### Source text
A few more corsets appropriate for this depiction include a modern reproduction (woman) 1840’s “demi-bust” corset, and various details of late 1840’s, early 1850’s corsets. We might consider front lacing which was typical of the time:
While the corsets were the key garment for the shape of the mid 1840’s, the petticoat is perhaps the most interesting in its evolution from Regency to early Victorian eras.
What started as nothing underneath in 1805, ended up being a voluminous over skirt with flounces worn over a crinoline hoop in the 1860’s. In between those dates, was a continuous enlargement and aggrandizement. It is logical that for an 1846 depiction then, the petticoat would be something “in between.
This is somewhat true, but as with all fashion eras, there is never a clear line that is cross between one thing and the next. Some women quickly discarded the old and grabbed the latest and newest, while others clung to the old and never bought new.
In this, the rural and Western depiction must be taken as priority in selection. Also in consideration, as with the corset, is the ability to stretch the depiction somewhat to get the most for her money. Since there were women with any of the style below in the 1850’s, we will consider for design develop (next page) fair game.
The main thing to remember is that until structures like crinolines and bustles were invented, except for the paniers of the 18th century, the petticoat had to facilitate and create the silhouette, and particularly the silhouette of the skirt.
######
### Collected material
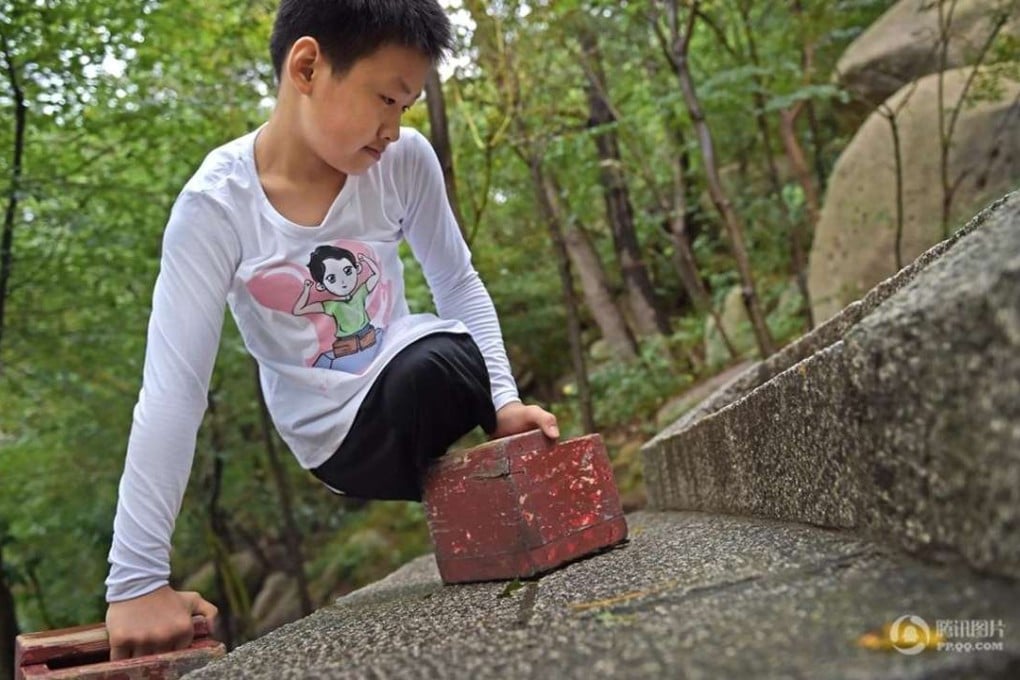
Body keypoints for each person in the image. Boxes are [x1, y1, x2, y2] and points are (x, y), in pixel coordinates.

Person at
######
**Your goal**: Can you carry the passage on 1840s corsets and petticoats forward from its final sentence? The lines are separate material from the passage on 1840s corsets and petticoats.

**Result**:
In the early 1840’s, when the skirt had just reached the natural waistline, petticoats were worn one at a time, or maybe two in winter. Since drawers had just been invented and were not widely worn, many petticoats were quilted and made of multiple layers for warmth and modesty. As drawers became more popular, the quilted and multiple petticoats were reduced in weight and size, but then stiffened.
Stiffening early on was made by adding layers of tucks, which worked not only in making fullness, but also increased the thickness for warmth. A tucked petticoat of the 1830’s and ’40’s achieved a narrow rounded shape and moved like a bell going “ding dong”. The waistbands were wide and high to reduce fullness at the waist, as a narrow waist began to take emphasis:
Not every petticoat of the 1840’s was elaborate or structured. It is most likely pioneer and Western women made themselves and wore a simple petticoat of plain cotton muslin, especially if they were wearing drawers. Ones like these would be easy to store and wash along the trail, and could be used for other things as they wore out, like menstruation aprons.
As the 1840’s turned into the 1850’s, the skirt continued to widen, and the bodice to shorten. To get the fullness, ruffles were added to the bottom in addition to tucks, cording, and wire.
It was bound to happen that someone would expand the idea of wires and horsehair into a tape and wire or metal contraption called the crinoline hoop by the end of the 1850’s. It started as a “matinee skirt”, or a structured contraption that looked a lot like the corded and wired petticoats of the 1840’s, but added industrial strength. This allowed women to wear only the “skirt” plus one lighter petticoat over it to hide the divots and wires.
Once the crinoline was invented and widely used by the end of the 1850’s, the cords and ruffles came back in full force, but this time to emphasize shape in key areas of the skirt like the bottom and center. The cords and tucks were only augmenting the structural support.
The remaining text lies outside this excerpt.